Three Second Memory
Tom adjusted the fedora, checking his reflection in the bathroom mirror. The hat was his armor against the fluorescent hum of the office, a way to signal—I have style, I have substance, I am not another middle-aged man dissolving into the beige carpet of corporate America. At 47, with his marriage dissolved and his daughter away at college, Tom had become terrifyingly lightweight. If he didn't anchor himself to something—anything—he might simply float away.
The goldfish on his desk was his witness. Clementine, orange and oblivious, swam her endless laps in a bowl that Tom cleaned with religious devotion. She'd outlasted his wife, his promotion hopes, his belief that life would ever feel substantial again. Sometimes he pressed his forehead against the glass, inhaling the faint algae smell, imagining what it would be like to exist in three-second increments. To be perpetually surprised. To never accumulate enough memory to form regret.
"You still feeding that thing?" Vanessa from accounting asked, hovering near his cubicle. She was thirty-two, brilliant and burning out before his eyes. Tom saw himself in her, the early zombie stage—the hollowed eyes, the coffee tremor, the way she'd stare at nothing for whole minutes, rebooting.

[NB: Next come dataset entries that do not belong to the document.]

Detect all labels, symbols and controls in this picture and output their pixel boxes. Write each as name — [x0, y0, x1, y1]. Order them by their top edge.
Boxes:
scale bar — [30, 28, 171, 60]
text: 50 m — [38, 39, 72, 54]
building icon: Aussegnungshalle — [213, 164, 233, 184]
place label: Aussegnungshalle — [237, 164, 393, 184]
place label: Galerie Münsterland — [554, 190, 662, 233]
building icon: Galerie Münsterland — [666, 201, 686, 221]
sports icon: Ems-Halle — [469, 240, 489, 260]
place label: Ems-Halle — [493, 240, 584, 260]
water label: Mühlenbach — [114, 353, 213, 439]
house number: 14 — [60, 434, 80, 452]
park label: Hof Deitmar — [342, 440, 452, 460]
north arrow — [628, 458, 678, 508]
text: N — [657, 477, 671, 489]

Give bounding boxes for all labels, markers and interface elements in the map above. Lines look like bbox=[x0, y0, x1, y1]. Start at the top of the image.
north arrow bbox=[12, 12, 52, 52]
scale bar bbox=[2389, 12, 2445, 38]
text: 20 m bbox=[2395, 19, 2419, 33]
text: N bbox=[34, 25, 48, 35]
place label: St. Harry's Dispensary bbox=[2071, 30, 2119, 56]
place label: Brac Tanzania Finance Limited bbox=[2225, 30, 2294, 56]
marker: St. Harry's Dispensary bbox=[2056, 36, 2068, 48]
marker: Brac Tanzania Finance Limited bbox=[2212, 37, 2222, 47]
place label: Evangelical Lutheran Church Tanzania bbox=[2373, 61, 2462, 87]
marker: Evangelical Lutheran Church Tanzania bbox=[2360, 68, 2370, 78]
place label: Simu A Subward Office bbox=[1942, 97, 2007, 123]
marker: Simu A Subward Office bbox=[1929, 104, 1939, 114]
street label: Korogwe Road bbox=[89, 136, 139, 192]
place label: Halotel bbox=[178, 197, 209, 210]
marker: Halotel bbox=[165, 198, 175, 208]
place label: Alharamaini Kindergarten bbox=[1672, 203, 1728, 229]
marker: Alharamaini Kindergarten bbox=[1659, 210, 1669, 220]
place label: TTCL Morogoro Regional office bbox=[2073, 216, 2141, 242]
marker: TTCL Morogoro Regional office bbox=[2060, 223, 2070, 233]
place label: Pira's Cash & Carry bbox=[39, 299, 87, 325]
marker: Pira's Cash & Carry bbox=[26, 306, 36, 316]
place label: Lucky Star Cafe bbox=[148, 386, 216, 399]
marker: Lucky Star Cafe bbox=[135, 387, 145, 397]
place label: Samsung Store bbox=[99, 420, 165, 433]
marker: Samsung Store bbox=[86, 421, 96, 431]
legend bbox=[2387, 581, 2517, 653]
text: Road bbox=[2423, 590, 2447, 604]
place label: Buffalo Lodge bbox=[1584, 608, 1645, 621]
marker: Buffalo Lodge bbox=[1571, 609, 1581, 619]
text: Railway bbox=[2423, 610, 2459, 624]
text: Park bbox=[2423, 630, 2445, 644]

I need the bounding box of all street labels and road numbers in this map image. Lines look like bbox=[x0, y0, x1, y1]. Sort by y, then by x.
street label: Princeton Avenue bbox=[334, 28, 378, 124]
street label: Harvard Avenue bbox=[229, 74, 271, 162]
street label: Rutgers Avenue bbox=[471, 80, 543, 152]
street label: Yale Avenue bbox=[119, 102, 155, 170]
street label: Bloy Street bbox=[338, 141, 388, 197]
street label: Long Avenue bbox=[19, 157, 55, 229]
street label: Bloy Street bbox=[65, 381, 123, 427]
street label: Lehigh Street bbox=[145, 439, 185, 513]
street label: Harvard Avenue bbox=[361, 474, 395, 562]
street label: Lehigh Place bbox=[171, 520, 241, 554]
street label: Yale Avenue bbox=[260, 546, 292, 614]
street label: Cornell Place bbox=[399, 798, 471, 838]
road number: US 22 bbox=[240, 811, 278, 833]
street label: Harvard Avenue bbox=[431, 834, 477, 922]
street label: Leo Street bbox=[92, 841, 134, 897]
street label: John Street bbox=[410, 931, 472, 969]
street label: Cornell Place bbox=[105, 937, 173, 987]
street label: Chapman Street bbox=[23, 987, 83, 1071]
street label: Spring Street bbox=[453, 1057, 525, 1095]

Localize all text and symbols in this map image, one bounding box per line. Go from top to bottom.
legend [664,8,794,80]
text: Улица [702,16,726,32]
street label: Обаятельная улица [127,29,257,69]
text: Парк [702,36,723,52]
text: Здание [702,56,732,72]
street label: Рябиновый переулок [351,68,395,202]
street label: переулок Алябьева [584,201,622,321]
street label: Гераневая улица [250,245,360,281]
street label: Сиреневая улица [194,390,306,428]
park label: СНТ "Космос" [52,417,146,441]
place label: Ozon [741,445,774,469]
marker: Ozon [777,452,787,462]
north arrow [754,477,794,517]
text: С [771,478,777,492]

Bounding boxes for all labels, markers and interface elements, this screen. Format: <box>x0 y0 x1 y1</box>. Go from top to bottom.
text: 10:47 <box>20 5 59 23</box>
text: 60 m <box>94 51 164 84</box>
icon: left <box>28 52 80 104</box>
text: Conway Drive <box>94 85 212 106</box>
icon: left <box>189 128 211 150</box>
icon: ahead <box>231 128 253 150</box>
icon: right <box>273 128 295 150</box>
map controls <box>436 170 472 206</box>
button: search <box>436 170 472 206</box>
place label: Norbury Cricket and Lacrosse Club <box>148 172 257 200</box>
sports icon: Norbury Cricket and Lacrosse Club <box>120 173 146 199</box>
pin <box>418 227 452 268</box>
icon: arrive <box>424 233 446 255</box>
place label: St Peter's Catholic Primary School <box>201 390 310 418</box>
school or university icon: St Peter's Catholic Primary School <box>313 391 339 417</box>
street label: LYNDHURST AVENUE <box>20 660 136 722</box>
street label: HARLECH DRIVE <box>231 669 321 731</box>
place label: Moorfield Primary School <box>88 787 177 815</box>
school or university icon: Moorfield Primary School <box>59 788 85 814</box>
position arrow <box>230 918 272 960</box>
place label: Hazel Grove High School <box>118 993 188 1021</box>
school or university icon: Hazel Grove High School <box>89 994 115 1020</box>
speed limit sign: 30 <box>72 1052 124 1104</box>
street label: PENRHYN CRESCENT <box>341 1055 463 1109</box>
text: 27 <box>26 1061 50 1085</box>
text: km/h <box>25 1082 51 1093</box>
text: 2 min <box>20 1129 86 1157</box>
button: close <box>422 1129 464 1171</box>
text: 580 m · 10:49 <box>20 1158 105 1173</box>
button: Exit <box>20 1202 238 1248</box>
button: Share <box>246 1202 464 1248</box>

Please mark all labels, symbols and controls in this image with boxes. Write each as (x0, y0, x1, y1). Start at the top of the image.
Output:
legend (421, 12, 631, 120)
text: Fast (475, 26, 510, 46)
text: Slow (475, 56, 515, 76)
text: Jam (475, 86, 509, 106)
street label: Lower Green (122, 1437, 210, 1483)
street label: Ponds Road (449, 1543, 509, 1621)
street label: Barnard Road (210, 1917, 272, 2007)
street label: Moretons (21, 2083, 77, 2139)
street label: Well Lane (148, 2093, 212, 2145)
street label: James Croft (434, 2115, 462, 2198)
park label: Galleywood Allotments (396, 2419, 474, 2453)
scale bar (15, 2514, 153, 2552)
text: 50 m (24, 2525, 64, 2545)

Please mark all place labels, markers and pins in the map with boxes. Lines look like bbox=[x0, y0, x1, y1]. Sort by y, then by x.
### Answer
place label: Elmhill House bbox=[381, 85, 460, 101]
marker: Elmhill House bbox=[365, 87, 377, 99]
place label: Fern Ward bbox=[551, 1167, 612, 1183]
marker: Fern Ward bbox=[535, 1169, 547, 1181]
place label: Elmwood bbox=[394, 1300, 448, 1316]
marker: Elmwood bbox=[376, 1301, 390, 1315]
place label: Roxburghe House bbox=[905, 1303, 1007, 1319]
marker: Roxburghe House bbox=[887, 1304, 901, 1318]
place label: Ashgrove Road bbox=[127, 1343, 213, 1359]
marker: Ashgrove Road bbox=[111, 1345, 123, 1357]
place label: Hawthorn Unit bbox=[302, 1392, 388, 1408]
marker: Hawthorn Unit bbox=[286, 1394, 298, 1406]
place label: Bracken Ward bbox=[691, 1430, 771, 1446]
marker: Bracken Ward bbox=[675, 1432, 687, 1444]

"She keeps me company," Tom said, touching the brim of his hat.
Vanessa laughed, but it cracked in the middle. "God, we're all just swimming in circles, aren't we?"
The truth hit him then: the zombie apocalypse had already happened, but nobody noticed because the undead kept showing up to work. They shuffled through email chains and performance reviews, half-alive, craving nothing but survival. Tom had been one of them for years—undead, walking, wearing a hat like a costume.
That afternoon, he bought a second fish bowl. He placed it beside Clementine's, filled it with water, and left it empty.
"What's this?" Vanessa asked the next morning.
"Room to grow," Tom said. "In case I decide to stop swimming in circles."
Vanessa actually smiled—really smiled, eyes bright. "You know what? Me too."
Tom wore the hat home that evening, but for the first time in years, he didn't need it. He was still afraid, still middle-aged, still alone with his fish. But he wasn't dead anymore. He was just beginning.